I've just changed our wired network with wireless in the entire house. I have no problem with connecting to the AP, but because i have a cheepass router that has to restart everytime I change in the NAT settings.

This results in my server loosing the connection to the AP and i have to connect a screen and keyboard to restart the wireless interface.

How do i make it recoonect by itself?

----------

## DavidJN

Might an easier solution be to use SSH to restart it?

----------

## Tomsen

I can't ssh to the machine, it has lost its network connection. That is why I have to connect a screen and keyboard

----------

## ManReal

Can you not have a script running in the background on the server which pings google.com and if the ping fails then you reconnect the connection?

----------

## Tomsen

Well I could, but isn't it possible to make gentoo reconnect if it looses the connection?

----------

## qdii

Sorry to reopen that thread, but it corresponds to a problem I am having.

To keep my 2nd computer connected to a Wifi network, I've crafted that little script :

 *Quote:*   

> 
> 
> #/bin/sh
> 
> if ping -q -c 1 www.google.com &> /dev/null
> ...

 

When I run it from a standard bash shell, it works fine.

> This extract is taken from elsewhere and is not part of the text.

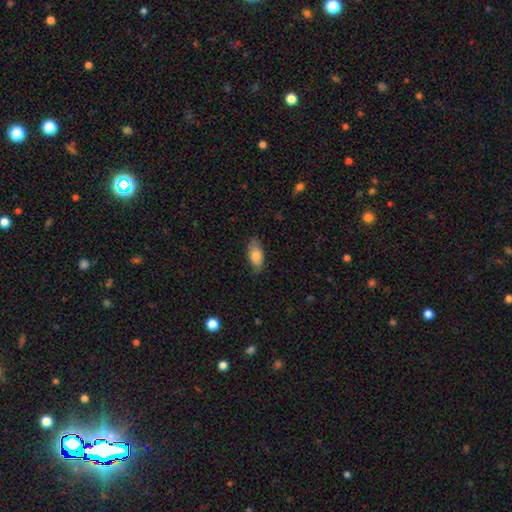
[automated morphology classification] This is likely a smooth galaxy (80%). How rounded: clearly in between (87%). Merging: likely none (78%).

bringing wlan0 down and up does - I imagine - reset it and DHCP finishes the work.

but when I schedule it to be executed every 3 minutes with vixie-cron, the connection remains down, even though /var/log/autoreconnect contains a line stating that it was DOWN a minute ago.

Any idea ?

----------

## cach0rr0

could you not just restart the net.wlan0 init script?

----------

## Yamakuzure

Maybe you could give net-misc/wicd a try? It allows for running custom scripts before/after shutting down/starting up a connection. And on my laptop if I re-enable wireless via rf-kill switch, connects in an instant. (Quite useful for a laptop that keeps travelling and switching between different wired and wireless networks.)

----------

## d2_racing

I use the auto-reconnect option inside WICD and it's working pretty good.

----------

## qdii

cachorro : I've tried to use /etc/init.d/net.wlan0 restart, but it gets an error from something in /proc/.../carrier and won't reconnect the wifi until I stop and start the interface.

for what concerns WICD, I'll give it a try tomorrow  :Smile:  thanks for the tip

----------

## d2_racing

No problem, and if you need help, just post  :Razz: 

----------